Re: A BrSc a?
From: | Andreas Johansson <and_yo@...> |
Date: | Friday, April 26, 2002, 16:27 |
Ray wrote:
> >the unwritten vowel and unwritten consonant cannot occur
> > adjacent to each other (this would tend to mean that
> > there would be either no orthographic C-final words
> > or no orthographic V-initial words)
> >
> >The result makes every combination of letters licit and
> >pronounceable. The phonotactics are an IAL-friendly CV
> >pattern.
>
>While the CV pattern may be IAL-friendly (and all incarnations of BrSc have
>had this pattern), I am not persuaded that all the consonants and the
>'unwritten' vowel would be 'IAL-friendly' - What will you do with the usual
>'rogues' {c}, {q} and {x}? One person on this list has argued strongly in
>the past that the glottal stop is not "IAL-friendly".

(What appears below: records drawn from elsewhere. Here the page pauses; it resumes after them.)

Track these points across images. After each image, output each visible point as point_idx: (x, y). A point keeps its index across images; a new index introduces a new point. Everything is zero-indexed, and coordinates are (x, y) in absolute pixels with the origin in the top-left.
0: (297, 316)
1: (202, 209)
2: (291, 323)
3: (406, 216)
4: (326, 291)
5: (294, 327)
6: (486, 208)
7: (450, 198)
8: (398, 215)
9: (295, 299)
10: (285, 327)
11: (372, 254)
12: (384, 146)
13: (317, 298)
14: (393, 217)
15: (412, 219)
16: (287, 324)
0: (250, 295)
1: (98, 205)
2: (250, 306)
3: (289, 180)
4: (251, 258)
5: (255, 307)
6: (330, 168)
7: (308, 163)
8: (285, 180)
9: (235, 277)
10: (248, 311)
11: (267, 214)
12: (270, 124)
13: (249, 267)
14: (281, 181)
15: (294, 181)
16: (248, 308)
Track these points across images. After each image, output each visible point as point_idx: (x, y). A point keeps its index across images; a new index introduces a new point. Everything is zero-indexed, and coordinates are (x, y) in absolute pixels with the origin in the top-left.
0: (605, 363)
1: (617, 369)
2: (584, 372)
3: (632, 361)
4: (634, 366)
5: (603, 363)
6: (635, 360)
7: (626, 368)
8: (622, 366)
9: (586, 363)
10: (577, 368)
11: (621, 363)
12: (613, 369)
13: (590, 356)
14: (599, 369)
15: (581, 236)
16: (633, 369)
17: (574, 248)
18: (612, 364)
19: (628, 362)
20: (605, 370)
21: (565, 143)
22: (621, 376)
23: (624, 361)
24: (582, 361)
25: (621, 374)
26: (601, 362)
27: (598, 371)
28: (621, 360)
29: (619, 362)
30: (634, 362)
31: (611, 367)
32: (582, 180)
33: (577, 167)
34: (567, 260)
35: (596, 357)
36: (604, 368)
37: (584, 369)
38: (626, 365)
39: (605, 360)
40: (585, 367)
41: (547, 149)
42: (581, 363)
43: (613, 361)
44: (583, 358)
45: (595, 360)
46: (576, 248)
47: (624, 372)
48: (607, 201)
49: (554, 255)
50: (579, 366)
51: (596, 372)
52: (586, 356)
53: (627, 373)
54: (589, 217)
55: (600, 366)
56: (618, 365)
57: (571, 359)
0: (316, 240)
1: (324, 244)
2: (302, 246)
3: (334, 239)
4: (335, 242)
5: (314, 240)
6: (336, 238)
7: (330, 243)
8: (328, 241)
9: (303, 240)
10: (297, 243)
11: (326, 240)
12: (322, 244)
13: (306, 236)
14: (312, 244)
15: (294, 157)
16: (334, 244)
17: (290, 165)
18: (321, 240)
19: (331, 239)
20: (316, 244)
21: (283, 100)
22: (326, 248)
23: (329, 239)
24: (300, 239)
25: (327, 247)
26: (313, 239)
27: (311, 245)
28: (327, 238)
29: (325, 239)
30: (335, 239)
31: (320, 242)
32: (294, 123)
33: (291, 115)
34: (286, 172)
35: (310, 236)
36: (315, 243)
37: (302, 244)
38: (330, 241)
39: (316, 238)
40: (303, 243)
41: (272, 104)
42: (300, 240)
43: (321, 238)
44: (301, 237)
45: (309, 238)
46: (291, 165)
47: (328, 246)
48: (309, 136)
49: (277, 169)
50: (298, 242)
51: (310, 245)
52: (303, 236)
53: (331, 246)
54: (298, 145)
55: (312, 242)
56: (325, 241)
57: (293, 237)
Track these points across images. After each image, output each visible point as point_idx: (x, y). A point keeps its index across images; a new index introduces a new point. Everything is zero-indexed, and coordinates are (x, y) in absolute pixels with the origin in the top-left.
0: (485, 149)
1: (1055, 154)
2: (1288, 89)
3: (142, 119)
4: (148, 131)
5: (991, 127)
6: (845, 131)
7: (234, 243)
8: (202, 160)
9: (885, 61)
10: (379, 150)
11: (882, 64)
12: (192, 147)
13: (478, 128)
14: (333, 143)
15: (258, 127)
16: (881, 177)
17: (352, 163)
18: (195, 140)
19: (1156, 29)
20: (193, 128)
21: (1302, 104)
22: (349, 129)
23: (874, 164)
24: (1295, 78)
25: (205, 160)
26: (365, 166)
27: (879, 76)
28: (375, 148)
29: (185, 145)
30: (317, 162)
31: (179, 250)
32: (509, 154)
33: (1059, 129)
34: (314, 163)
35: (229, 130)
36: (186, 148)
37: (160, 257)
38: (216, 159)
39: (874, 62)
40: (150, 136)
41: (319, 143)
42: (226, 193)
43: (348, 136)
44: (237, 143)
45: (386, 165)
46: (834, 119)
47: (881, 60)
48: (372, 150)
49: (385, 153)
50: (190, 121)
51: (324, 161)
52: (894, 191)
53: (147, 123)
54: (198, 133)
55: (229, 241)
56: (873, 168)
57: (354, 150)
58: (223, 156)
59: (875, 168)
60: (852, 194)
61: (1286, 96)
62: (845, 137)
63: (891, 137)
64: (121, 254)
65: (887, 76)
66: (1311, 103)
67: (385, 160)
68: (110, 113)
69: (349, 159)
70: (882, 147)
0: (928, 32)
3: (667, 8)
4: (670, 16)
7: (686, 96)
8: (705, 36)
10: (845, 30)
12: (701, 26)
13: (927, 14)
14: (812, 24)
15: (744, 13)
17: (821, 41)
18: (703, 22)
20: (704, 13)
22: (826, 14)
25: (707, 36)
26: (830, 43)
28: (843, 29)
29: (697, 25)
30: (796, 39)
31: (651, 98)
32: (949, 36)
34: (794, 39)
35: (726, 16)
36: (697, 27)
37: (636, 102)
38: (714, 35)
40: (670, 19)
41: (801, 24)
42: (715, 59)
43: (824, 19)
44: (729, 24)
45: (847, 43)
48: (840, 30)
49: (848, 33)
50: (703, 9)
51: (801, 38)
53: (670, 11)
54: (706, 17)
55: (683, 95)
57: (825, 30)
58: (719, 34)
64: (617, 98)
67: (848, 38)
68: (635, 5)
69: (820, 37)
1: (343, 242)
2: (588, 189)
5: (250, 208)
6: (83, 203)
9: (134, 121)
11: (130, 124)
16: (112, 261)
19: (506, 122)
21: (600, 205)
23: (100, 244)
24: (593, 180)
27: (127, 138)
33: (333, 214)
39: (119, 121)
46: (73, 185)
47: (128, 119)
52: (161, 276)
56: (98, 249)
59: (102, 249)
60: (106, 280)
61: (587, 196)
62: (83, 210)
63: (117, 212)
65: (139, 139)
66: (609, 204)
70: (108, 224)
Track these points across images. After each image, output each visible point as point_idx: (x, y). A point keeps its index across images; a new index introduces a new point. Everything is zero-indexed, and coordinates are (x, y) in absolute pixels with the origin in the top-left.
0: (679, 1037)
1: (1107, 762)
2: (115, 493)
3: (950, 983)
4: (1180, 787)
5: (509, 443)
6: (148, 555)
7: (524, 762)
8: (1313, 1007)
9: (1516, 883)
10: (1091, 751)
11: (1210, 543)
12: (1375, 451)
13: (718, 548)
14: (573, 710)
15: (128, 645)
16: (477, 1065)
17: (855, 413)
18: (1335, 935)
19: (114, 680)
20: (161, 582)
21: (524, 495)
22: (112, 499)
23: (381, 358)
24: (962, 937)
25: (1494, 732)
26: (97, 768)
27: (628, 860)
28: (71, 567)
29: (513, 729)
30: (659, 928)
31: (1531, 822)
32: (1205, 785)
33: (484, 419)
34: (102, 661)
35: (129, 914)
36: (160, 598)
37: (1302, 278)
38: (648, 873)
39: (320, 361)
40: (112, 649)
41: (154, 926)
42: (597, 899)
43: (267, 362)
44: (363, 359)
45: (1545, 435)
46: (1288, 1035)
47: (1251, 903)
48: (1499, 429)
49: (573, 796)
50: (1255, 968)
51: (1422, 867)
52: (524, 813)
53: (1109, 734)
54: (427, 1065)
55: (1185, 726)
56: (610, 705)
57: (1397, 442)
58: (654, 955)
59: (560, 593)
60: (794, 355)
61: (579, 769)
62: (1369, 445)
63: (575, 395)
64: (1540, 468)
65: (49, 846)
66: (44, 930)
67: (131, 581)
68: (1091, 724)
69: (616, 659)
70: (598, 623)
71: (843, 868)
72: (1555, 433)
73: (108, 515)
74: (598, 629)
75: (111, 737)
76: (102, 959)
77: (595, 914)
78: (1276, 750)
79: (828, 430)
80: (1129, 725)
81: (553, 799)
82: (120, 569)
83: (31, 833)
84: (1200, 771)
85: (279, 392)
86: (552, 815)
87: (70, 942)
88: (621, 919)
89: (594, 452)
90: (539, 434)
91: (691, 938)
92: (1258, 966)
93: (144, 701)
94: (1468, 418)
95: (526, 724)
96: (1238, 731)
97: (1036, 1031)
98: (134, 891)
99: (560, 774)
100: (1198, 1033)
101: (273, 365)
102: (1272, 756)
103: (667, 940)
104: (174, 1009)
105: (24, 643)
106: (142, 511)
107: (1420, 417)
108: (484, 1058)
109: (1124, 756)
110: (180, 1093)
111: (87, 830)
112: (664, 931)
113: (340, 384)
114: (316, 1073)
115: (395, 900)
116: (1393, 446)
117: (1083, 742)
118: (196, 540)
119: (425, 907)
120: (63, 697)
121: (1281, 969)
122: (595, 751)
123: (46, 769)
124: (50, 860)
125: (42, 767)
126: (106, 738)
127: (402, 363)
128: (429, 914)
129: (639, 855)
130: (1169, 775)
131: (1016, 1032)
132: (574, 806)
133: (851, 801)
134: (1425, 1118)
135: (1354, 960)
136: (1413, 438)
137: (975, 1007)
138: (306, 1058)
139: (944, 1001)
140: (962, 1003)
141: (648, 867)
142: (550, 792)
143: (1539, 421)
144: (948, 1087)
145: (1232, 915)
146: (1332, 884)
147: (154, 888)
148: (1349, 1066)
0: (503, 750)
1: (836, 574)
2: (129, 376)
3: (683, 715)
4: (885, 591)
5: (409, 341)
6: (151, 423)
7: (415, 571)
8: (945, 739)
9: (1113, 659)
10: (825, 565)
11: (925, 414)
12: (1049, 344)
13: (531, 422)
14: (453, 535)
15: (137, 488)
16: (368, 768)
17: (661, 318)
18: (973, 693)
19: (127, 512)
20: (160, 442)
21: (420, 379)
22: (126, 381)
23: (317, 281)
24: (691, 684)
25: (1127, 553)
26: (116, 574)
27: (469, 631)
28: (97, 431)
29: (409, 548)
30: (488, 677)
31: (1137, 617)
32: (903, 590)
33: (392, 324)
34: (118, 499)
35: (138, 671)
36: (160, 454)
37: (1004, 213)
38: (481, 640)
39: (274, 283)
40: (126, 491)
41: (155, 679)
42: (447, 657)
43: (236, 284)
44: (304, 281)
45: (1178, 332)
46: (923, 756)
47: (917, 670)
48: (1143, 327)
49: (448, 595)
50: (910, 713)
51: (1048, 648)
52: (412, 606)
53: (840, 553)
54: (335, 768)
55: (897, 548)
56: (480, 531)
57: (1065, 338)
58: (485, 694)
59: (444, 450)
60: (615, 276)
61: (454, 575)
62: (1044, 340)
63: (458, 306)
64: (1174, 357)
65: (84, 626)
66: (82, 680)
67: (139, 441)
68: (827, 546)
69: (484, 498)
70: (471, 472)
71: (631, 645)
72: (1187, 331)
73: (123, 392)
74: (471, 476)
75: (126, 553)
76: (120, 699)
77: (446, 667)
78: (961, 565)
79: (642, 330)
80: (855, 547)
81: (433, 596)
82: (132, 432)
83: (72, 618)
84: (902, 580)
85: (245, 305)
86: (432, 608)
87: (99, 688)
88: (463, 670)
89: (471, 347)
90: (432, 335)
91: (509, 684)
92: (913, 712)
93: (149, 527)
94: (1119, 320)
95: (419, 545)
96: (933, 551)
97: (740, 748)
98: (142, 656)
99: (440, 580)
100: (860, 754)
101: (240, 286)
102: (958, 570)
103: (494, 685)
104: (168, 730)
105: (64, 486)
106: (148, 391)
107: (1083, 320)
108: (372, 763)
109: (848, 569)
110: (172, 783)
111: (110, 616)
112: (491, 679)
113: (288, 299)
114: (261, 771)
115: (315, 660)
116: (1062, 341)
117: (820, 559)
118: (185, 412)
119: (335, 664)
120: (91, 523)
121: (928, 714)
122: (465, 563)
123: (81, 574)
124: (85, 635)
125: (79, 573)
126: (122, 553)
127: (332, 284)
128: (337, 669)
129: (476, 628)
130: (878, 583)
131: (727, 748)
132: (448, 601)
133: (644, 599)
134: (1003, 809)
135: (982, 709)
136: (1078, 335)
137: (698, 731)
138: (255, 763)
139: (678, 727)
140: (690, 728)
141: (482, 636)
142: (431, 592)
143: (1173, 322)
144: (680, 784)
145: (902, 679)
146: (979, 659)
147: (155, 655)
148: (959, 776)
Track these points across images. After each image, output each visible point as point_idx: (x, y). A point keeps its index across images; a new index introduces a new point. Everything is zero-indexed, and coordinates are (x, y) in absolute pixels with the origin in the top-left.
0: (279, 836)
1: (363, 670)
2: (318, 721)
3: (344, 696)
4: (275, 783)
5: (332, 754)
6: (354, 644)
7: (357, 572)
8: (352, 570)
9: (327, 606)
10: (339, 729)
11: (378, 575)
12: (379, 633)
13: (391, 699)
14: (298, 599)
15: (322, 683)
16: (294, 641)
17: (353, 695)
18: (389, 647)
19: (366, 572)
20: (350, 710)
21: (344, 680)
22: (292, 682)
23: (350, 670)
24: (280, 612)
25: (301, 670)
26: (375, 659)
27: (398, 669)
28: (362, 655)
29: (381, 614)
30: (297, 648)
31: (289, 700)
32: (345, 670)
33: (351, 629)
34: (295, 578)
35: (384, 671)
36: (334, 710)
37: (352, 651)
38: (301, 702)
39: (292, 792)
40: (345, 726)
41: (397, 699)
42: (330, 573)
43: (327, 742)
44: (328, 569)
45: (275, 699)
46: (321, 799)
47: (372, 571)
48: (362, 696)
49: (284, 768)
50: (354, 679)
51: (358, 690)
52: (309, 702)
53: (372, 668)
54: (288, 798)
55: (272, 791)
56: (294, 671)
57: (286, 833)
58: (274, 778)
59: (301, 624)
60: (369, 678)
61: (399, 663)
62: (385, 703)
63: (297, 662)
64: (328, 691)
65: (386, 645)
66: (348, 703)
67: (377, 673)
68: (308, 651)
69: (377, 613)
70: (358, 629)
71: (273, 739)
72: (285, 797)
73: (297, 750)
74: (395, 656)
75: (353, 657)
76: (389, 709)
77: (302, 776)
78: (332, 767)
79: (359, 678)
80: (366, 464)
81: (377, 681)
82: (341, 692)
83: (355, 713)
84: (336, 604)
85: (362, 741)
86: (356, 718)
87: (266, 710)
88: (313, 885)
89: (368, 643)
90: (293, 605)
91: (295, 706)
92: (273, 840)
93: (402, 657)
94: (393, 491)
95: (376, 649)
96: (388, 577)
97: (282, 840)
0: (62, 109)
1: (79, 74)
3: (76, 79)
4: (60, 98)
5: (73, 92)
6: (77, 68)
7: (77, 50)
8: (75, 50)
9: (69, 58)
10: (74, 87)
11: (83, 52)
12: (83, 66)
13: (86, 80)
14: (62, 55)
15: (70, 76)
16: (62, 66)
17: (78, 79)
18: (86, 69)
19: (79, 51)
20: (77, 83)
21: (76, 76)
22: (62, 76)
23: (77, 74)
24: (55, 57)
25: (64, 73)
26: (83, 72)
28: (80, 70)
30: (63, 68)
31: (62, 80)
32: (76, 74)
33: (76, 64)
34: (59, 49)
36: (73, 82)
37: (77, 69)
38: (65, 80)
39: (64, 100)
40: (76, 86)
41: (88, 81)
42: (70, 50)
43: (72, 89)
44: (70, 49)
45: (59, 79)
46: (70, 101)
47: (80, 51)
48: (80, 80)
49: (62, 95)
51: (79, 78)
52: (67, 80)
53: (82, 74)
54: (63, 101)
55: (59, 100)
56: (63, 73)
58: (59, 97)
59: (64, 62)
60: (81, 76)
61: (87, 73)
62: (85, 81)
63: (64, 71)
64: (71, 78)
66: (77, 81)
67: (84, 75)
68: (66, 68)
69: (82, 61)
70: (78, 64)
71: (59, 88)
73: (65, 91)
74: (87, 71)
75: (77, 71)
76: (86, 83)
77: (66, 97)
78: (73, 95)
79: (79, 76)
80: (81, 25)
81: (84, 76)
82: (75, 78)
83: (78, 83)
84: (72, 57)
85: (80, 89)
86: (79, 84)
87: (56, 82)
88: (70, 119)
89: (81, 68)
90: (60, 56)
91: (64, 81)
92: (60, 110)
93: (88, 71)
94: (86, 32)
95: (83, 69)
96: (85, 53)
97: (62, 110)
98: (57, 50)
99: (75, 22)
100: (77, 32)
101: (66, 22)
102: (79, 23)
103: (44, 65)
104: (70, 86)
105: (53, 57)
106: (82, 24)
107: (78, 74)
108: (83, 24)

How universal does a sound have to be to be considered "IAL-friendly". A
good majority of all languages I know something about (a quite small
percentage of the total, of course) has some sort of "ishoid" sound like [S
s` C c\] - frequently several of them. And as you pointed out yourself some
days ago, [x] isn't exactly uncommon either, esp'ly if you include [G X] etc
as valid variants. That'd solve {c} and {x}. Possibly [N] for {q}?